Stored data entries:
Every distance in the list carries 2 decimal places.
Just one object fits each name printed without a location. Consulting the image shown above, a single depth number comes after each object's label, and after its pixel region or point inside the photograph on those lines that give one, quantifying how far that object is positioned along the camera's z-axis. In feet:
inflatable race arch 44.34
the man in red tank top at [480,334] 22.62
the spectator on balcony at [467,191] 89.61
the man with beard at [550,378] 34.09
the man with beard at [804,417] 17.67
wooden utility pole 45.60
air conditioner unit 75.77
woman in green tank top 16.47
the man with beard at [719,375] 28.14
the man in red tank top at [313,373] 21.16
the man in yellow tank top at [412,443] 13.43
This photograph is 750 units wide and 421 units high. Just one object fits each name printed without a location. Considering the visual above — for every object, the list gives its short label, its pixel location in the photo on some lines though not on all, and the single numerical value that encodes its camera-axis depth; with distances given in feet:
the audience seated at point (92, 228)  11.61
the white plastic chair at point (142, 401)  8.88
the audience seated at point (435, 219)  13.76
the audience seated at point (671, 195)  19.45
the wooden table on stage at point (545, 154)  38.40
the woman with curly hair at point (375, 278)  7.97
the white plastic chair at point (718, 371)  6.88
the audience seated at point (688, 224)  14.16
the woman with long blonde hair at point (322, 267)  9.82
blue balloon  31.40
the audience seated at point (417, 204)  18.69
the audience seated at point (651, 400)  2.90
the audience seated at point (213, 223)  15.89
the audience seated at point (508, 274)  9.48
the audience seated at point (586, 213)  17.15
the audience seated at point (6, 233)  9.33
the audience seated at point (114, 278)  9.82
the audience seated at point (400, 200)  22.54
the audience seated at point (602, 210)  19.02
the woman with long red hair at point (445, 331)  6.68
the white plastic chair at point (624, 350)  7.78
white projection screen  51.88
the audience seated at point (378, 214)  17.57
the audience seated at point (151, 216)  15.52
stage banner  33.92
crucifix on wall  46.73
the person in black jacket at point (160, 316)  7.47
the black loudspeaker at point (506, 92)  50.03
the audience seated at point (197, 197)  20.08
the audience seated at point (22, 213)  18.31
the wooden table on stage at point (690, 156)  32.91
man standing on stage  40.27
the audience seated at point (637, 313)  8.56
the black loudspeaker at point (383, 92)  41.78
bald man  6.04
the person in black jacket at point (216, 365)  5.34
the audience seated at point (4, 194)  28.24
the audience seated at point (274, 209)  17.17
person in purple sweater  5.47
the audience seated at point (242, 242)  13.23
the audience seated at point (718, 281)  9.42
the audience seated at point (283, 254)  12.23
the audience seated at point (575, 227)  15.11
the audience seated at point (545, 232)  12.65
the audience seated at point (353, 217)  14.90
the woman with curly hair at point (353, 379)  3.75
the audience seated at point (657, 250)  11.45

__EXERCISE BRIEF__:
Above are the entries. Quote exactly the lines from the one bearing "the white plastic chair at point (624, 350)" through the one bearing "the audience seated at point (22, 213)".

__RESPONSE__:
the white plastic chair at point (624, 350)  7.78
white projection screen  51.88
the audience seated at point (378, 214)  17.57
the audience seated at point (151, 216)  15.52
stage banner  33.92
crucifix on wall  46.73
the person in black jacket at point (160, 316)  7.47
the black loudspeaker at point (506, 92)  50.03
the audience seated at point (197, 197)  20.08
the audience seated at point (22, 213)  18.31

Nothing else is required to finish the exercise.